By David McIntyre
Oct. 16 (Bloomberg) -- The Australian dollar fell from a 23-year high as a decline in U.S. stocks caused investors to pare holdings of riskier assets, such as higher-yielding debt bought with money borrowed in Japan.
The currency also declined from an almost three-month high versus the yen as traders cut positions in so-called carry trades after the Standard & Poor's 500 Index lost 0.8 percent in New York, the most in five weeks. The local dollar has been a favorite of the strategy because of Australia's 6 percentage point interest-rate advantage over Japan, which has helped it gain 13 percent against the yen this year.
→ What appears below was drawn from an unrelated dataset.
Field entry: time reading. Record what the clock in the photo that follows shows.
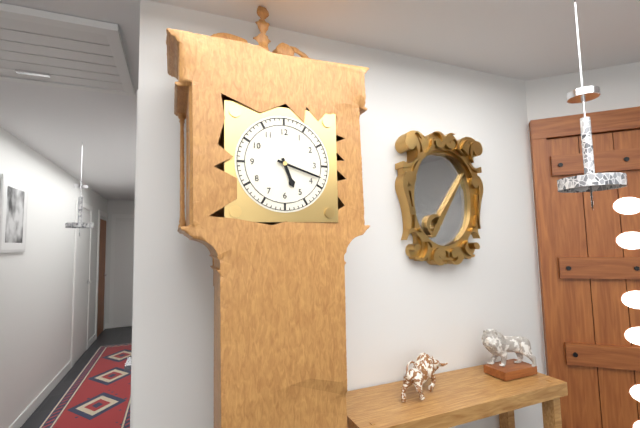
5:18
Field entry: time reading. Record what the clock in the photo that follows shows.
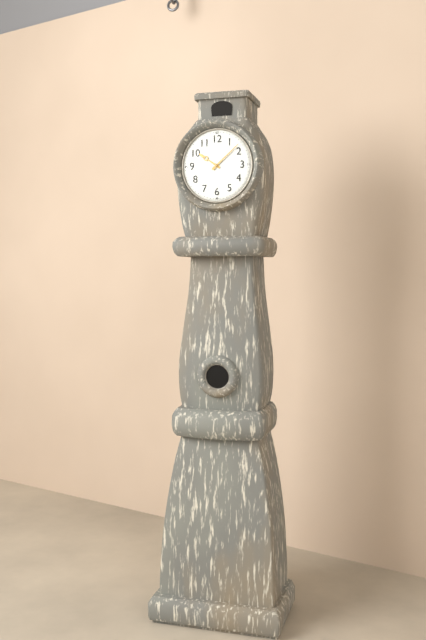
10:08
``The relationship between the carry trade and equities continues, which lent on the Australian dollar,'' said Joanne Masters, a currency strategist at Macquarie Bank Ltd. in Sydney. ``As U.S. equities got softer, so risk appetite came off.''
The Australian dollar fell 0.8 percent to 89.97 U.S. cents at 8:24 a.m. in Sydney, from 90.71 late in Asia yesterday when it reached 90.79 cents, the highest since May 1984. It may decline to 89.60 cents today, Masters forecast.
The currency was at 105.69 yen from yesterday's high of 106.88 yen, the strongest since July 25.
In carry trades, investors secure funds in countries with lower borrowing costs, such as Japan's 0.5 percent, and buy assets in countries with higher rates, like Australia with its 6.5 percent benchmark, earning the spread between the two. The risk is that currency moves erase those profits.
U.S. stocks slid as Citigroup Inc., the largest U.S. bank, posted its steepest loss since Aug. 28 after saying late payments on home loans may worsen in the fourth quarter.
Australia's dollar has jumped 23 percent against the yen from a one-year low on Aug. 17, recovering most of its losses from a 16-year high of 107.73 yen on July 20, reached after investors sold off the currency on concern losses from U.S. subprime mortgages would spread.